Four years after the fall of the Taleban, an estimated 153,000 people remain displaced in Afghanistan, with the largest concentration in the south of the country near Kandahar. While drought accounts for the displacement of the largest group of internally displaced people (IDPs), mainly Kuchi nomads, thousands of Pashtuns are waiting for the political and economic situation to stabilise in the north and west. Whereas the same assistance is being provided to all IDP groups during displacement, return strategies differ for each group.
An estimated six million of Sudan's more than 30 million citizens have been forced from their homes as a direct or indirect result of fighting between government troops and allied militias on the one hand and various insurgent groups on the other during the last few decades.
At least 29 IDPs were killed and several others seriously injured when the Aro Sharow camp in Sudan's West Darfur region was attacked by several hundred armed militiamen at the end of September. This is the first time since the Darfur conflict erupted in February 2003 that an IDP camp has come under direct attack, and signals an alarming deterioration in the security situation in the region. At the same time a spate of attacks on villages in North Darfur has displaced more than 5,000 people in recent weeks and severely hampered humanitarian access to IDP camps in the region.
International talks to determine whether Kosovo should be given independence or remain a part of Serbia - expected to open before the end of 2005 following a recent recommendation to the UN Security Council by Secretary-General Kofi Annan - will ultimately allow Kosovo IDPs to make an informed decision about whether or not to return. Uncertainty about the future political status of Kosovo, together with continuing security fears, has been a serious obstacle to the return of internally displaced people from the province.

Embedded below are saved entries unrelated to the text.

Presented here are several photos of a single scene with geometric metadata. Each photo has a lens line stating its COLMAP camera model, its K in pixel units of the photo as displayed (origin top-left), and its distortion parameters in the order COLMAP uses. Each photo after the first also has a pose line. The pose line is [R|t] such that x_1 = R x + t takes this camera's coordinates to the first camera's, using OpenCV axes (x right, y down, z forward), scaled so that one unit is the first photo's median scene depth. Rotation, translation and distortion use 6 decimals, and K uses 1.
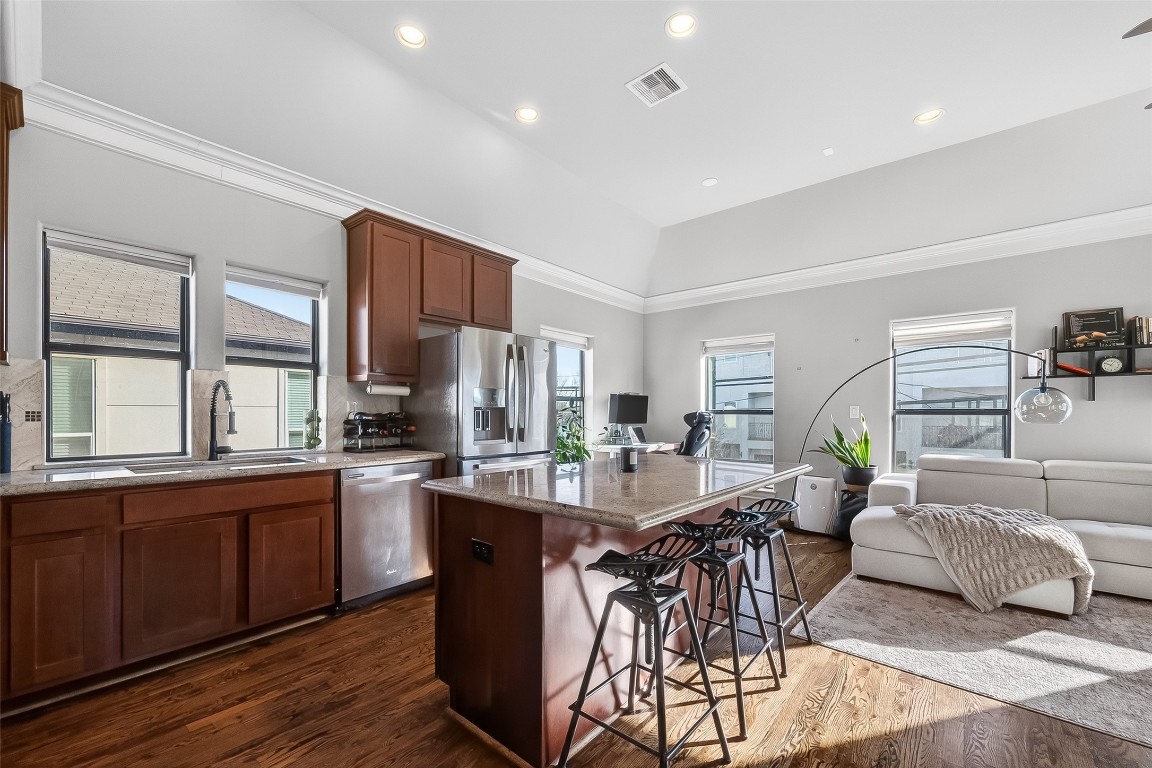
lens RADIAL K [[464.1, 0, 568.1], [0, 464.1, 416.8], [0, 0, 1]] dist [-0.001944, -0.001894]
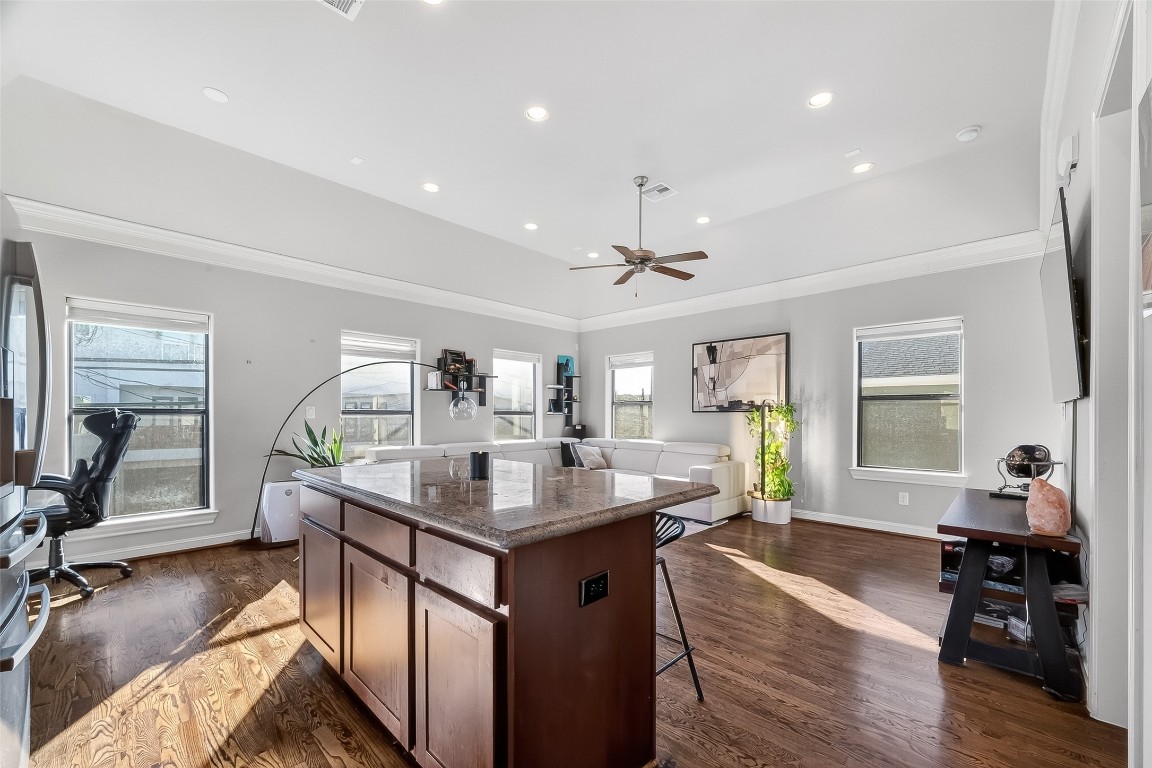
lens RADIAL K [[464.1, 0, 589.3], [0, 464.1, 416.7], [0, 0, 1]] dist [-0.001944, -0.001894]
pose [[0.036963, -0.006378, 0.999296, -0.526290], [0.005936, 0.999963, 0.006162, -0.004896], [-0.999299, 0.005704, 0.037000, 0.511544]]
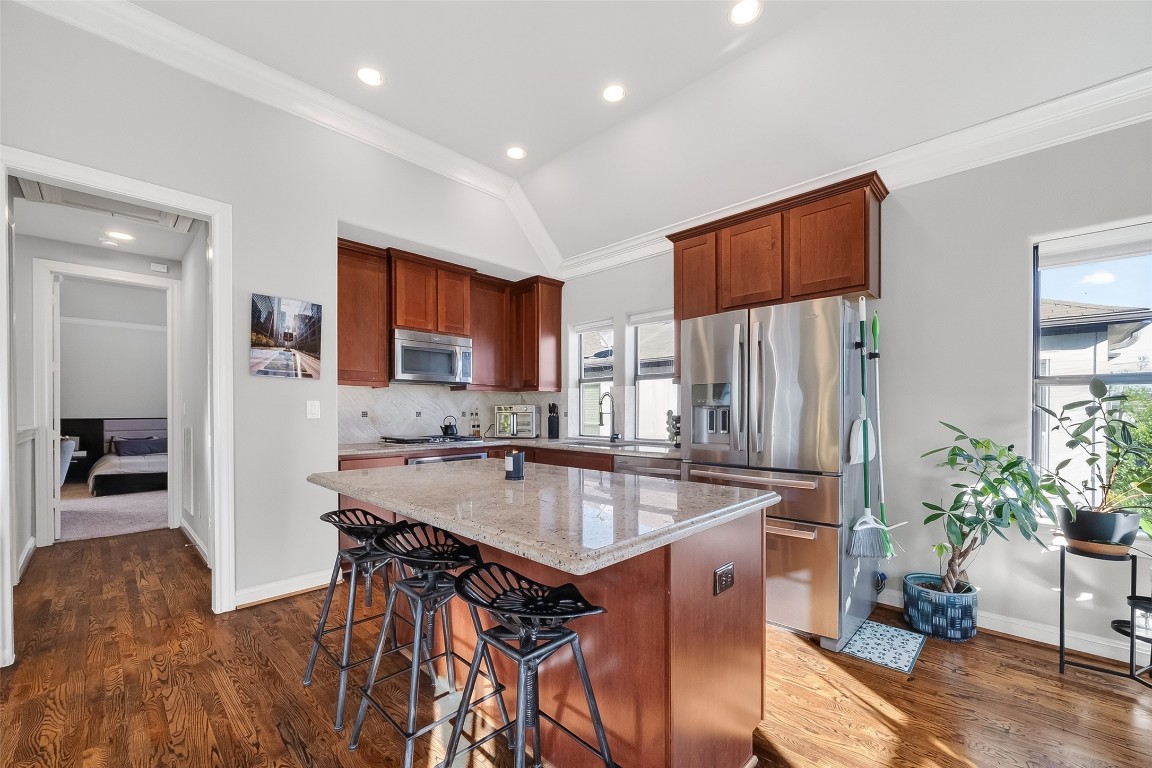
lens RADIAL K [[446.1, 0, 568.6], [0, 446.1, 416.4], [0, 0, 1]] dist [-0.000117, -0.001220]
pose [[-0.077339, 0.009472, -0.996960, 0.657745], [-0.008510, 0.999912, 0.010160, -0.008314], [0.996969, 0.009270, -0.077252, 0.790285]]
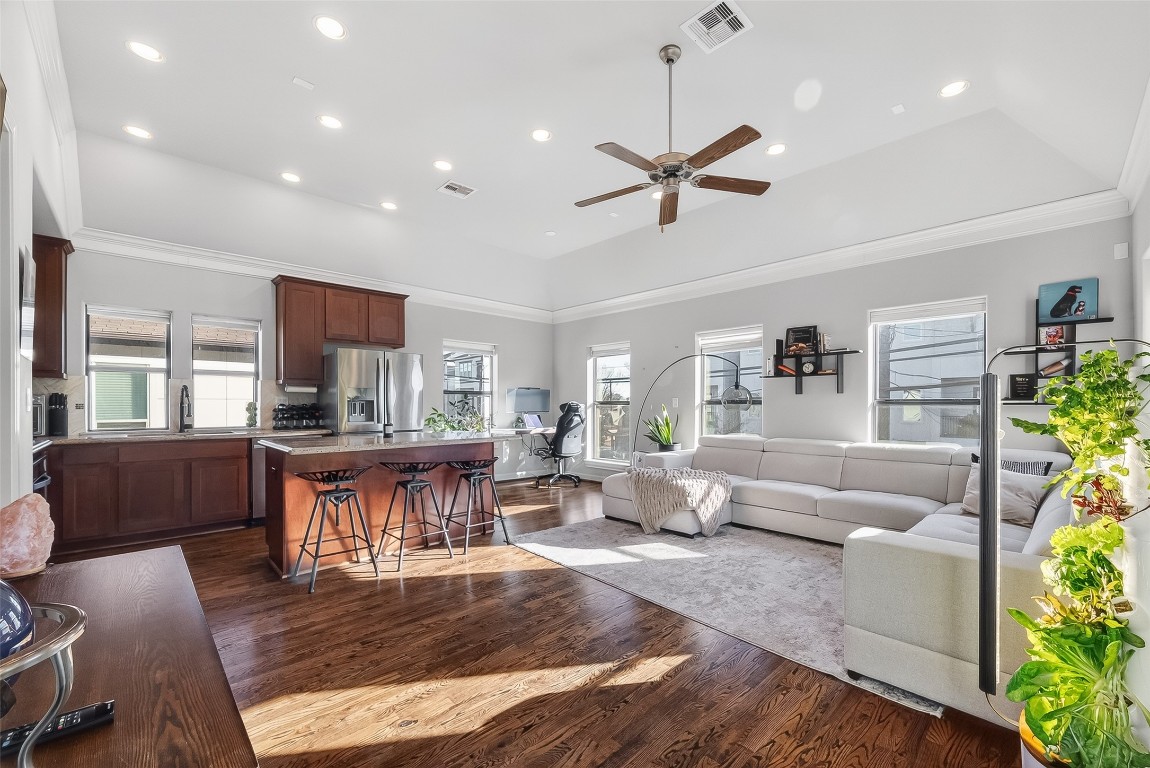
lens RADIAL K [[481.2, 0, 591.4], [0, 481.2, 406.1], [0, 0, 1]] dist [-0.002829, 0.000698]
pose [[0.995786, -0.001431, -0.091699, 0.719437], [0.001054, 0.999991, -0.004161, 0.005196], [0.091705, 0.004047, 0.995778, -0.496360]]
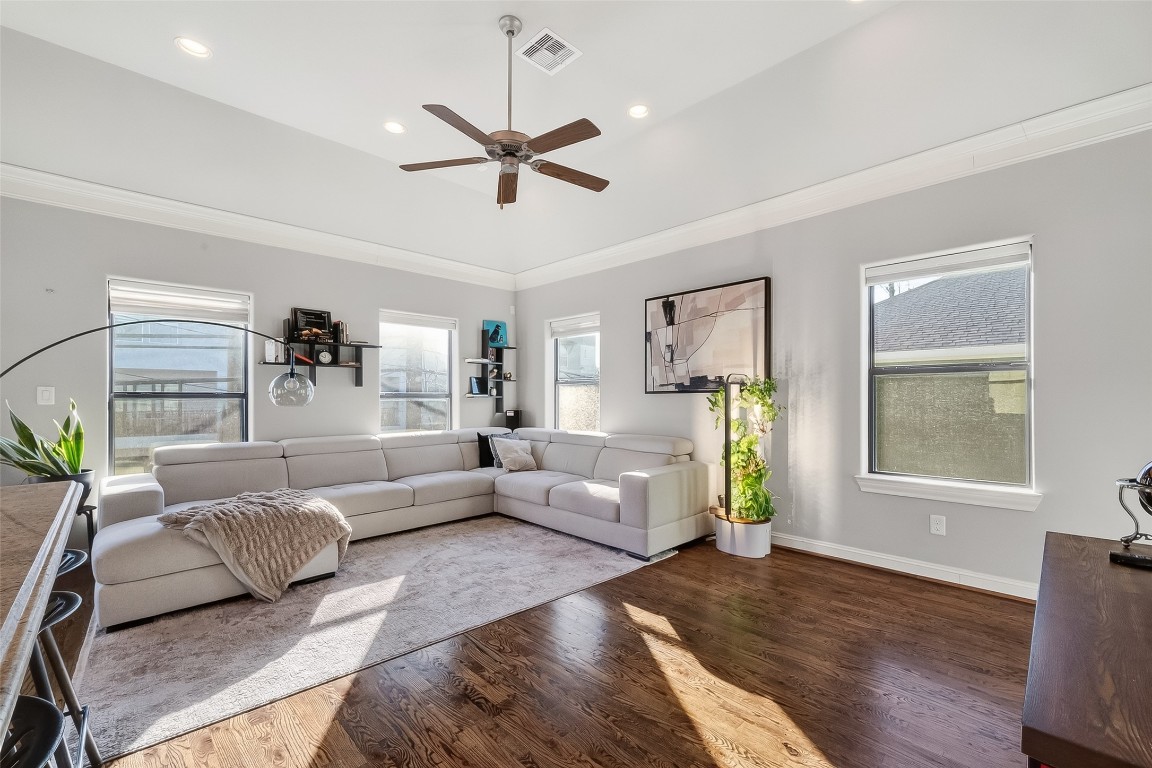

Since April 2002, close to four million internally displaced Angolans have gone home following the signing of a ceasefire agreement between the governing MPLA and UNITA, which marked the end of 27 years of civil war. However, a joint IDP assessment carried out by the United Nations and the Angolan government found that there are still more than 91,000 people who remain displaced as a result of the war. They are located in Cabinda, Huila, Kuando Kubango, Luanda and Moxico provinces. In Cabinda the massive presence of Angolan armed forces is an obstacle to the return of the displaced.